梅蘭芳―世界を虜にした男―

舞台芸のなかで「女性」を演じる男性を「女形(「おんながた」、もしくは「おやま」)」と呼ばれている。歌舞伎ではよく女形を演じる俳優もいるのだが、名手として、かつては六代目中村歌右衛門が挙げられ、現在は五代目坂東玉三郎が挙げられる。

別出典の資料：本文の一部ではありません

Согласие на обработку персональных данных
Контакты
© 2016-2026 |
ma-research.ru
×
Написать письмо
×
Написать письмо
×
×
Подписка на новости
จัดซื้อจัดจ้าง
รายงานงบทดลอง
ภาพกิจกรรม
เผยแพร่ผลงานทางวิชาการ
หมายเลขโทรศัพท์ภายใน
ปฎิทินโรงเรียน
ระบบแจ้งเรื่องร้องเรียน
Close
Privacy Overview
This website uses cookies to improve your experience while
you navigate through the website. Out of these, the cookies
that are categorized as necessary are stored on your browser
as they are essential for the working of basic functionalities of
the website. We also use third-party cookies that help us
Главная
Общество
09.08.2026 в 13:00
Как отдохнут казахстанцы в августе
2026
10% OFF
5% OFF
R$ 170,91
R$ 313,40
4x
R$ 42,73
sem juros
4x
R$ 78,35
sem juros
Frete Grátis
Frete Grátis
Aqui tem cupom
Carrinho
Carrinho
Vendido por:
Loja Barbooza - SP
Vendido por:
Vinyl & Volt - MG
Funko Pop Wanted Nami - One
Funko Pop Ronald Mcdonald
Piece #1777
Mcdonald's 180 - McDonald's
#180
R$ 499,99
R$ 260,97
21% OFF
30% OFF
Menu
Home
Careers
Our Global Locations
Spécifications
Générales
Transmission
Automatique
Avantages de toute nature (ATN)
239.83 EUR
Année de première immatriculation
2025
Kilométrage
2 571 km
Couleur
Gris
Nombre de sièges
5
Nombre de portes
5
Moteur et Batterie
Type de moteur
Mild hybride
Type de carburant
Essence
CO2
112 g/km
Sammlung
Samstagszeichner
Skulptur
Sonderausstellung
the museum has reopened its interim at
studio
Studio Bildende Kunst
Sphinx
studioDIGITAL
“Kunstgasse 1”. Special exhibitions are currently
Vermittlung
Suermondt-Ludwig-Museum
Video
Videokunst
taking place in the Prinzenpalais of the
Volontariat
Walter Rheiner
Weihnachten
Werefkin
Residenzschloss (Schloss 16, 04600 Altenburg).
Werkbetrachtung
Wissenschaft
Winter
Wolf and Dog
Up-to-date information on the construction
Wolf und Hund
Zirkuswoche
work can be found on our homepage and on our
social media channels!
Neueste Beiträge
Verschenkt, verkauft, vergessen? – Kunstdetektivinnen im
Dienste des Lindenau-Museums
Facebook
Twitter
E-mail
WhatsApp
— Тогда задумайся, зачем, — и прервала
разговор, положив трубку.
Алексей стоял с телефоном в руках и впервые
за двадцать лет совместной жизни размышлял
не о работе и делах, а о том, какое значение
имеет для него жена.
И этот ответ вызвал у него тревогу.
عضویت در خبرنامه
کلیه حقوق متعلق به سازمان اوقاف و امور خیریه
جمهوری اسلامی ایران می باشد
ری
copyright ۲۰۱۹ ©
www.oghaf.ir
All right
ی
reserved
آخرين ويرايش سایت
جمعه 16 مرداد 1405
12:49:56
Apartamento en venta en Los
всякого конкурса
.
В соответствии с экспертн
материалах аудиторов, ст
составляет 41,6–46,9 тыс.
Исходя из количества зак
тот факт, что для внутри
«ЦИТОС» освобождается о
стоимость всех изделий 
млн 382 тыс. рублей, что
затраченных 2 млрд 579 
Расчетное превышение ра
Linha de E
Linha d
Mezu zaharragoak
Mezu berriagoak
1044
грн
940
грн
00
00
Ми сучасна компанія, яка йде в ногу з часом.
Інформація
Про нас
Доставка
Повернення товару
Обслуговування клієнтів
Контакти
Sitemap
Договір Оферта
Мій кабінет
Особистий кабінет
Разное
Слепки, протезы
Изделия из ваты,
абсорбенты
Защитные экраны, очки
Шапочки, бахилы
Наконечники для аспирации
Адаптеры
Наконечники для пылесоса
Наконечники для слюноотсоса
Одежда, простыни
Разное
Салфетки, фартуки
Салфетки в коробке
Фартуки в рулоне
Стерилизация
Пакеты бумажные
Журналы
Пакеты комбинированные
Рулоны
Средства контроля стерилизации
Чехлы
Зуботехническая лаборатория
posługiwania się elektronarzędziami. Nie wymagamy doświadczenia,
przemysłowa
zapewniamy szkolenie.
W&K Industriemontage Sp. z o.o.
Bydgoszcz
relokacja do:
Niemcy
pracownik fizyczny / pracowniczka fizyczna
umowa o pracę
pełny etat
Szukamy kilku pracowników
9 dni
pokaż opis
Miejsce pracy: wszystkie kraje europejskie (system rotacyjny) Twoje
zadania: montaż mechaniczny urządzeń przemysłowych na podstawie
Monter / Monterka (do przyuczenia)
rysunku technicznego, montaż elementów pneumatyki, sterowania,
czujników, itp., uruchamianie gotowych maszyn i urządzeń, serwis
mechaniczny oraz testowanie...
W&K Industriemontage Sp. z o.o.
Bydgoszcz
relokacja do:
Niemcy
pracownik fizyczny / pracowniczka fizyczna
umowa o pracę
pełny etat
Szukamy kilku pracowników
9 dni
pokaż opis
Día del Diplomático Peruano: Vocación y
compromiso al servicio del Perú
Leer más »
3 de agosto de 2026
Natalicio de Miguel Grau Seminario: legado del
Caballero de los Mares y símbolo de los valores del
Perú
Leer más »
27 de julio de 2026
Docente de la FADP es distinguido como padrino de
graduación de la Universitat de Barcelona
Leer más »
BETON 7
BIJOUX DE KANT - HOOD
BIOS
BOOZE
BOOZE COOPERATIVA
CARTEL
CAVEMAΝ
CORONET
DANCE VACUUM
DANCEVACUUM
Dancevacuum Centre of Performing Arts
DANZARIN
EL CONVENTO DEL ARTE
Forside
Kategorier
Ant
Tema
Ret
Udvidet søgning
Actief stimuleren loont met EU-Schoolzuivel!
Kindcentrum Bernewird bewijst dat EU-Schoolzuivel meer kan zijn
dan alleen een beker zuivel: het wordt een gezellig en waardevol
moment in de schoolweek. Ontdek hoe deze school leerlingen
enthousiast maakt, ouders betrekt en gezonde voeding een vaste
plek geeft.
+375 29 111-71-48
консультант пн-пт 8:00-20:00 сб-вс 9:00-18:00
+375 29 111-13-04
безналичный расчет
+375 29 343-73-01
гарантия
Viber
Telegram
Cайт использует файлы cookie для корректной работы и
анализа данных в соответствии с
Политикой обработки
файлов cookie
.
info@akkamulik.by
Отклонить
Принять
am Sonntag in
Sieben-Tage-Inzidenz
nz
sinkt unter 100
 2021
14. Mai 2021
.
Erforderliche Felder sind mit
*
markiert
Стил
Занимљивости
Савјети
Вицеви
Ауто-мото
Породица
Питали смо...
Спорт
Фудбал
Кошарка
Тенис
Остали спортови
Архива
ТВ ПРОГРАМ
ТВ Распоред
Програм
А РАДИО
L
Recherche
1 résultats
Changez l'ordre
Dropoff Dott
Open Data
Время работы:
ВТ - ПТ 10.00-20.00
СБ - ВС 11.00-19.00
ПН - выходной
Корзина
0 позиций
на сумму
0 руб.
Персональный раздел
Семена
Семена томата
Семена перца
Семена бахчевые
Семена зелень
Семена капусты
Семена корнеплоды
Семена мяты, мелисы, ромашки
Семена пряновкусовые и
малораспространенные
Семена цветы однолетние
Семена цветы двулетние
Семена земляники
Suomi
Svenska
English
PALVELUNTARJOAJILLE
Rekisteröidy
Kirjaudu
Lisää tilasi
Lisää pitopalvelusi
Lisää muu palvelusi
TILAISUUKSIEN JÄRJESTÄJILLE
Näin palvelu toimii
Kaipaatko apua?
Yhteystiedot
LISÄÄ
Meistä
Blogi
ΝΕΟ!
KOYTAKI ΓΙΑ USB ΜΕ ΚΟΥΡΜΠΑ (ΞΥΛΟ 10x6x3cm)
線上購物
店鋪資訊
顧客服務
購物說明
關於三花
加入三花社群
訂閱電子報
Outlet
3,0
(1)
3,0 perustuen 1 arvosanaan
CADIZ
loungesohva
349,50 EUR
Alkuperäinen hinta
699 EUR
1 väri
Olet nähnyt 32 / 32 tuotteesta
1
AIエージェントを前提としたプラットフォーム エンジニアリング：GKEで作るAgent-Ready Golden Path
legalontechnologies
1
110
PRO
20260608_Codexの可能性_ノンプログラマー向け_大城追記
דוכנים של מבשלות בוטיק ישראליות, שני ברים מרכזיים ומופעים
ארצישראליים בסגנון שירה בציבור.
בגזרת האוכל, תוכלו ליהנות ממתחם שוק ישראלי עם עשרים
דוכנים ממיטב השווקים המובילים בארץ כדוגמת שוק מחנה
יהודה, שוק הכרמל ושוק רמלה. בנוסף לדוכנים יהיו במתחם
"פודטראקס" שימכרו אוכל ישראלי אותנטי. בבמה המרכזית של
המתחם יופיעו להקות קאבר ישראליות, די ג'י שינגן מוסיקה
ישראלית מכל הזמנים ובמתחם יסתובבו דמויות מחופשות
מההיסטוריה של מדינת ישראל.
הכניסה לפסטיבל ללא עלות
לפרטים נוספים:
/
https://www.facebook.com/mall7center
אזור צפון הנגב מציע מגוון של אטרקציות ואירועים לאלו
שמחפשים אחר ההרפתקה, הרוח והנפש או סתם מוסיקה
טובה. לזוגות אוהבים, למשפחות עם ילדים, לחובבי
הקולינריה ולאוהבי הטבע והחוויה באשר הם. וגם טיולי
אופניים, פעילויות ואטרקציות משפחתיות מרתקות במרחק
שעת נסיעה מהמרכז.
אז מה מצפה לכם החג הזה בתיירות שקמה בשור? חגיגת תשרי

本書は中国大陸における「京劇」と呼ばれる、伝統芸能があり、その中で「不世出の女形」と呼ばれた梅蘭芳(メイ・ランファン)の生涯を綴っている。彼の生涯を綴るとともに、中国大陸の社会、そして京劇の歴史をかいま見ることができる。蛇足だが、現在の京劇には女形はおらず、女性は主に女優が演じられている。

第一章「苦悩の修業時代」
梅の祖父は梅巧玲とよばれ、彼も女形の名手と呼ばれ、当時の西太后に気に入られた。それが原因となり、しばしば宮中で京劇を演じた。まさに京劇の大看板と呼ばれる存在になろうとした矢先、41歳で病死した。その孫である蘭芳は祖父に会うことがなかった。蘭芳の父も蘭芳を生んでからまもなく亡くなった。蘭芳は小さい頃から、家族そろって親戚の家を転々とした貧しい生活を送っていた。その中で京劇の修行を積んでいった。厳しい修行を積み、歌や演技、そして持ち前の美貌により、たちまち人気俳優となった。その矢先、清王朝が崩壊した。

第二章「スターへの道」
中国大陸は、孫文の「辛亥革命」により、中華民国が建国された。日本でも時代は「大正時代」に移っていった。時代が大きく変わったことによって国民の危機意識は高まったのだが、その中で注目されたのが「京劇」だったという。そのため京劇の需要が高まりだし、蘭芳はスター街道を歩み始めた。同時に京劇誕生の地である上海にも進出した。特に上海は京劇に対する目は厳しかったのだが、蘭芳の芸は受け入れられた。

第三章「世界への飛躍」
本書のサブタイトルに「世界を虜にした男」と書かれた由縁が本章にある。というのは1915年より京劇が日本で公演を行ってからのことであり、蘭芳も例外ではなく日本に渡り、女形を演じることになった。その女形の演技・風貌はたちまち人気を呼び、歌舞伎役者にも影響を与えたのだという。
日本のほかにもアメリカに渡りニューヨークをはじめ各地で公演を行い、人気を博した。世界的な「女形」として魅了の対象となったという。また世界的な喜劇役者であるチャーリー・チャップリンも蘭芳を気に入っていた。

第四章「激動を生き抜く」
世界的に人気を博した蘭芳は「京劇の顔」となったのだが、戦争に巻き込まれ、香港など一座を引き連れて移り住むようになった。そこで小規模ながら京劇を行ったり、ひっそりと暮らしたりしたという。第二次世界大戦が終わっても、「国共内戦」と呼ばれる戦争もあった。その間も京劇を演じたり、映画に出演したりしていた。戦争の後、中国大陸は中華人民共和国となったあとも、中国に残り、京劇の芸を磨くとともに、日本公演も積極的に行った。まだ日本と中国との国交関係がなかった時代であった。その後1961年8月に亡くなった。葬式は公的ではないものの、事実上の「国葬」だった。

中国大陸を中心に活躍し、中国の歴史にさらされ、中国外でも日本・アメリカで活躍した京劇俳優は、京劇そのものの歴史を紡いだとともに、中国大陸そのものの歴史を知らしめたと言える。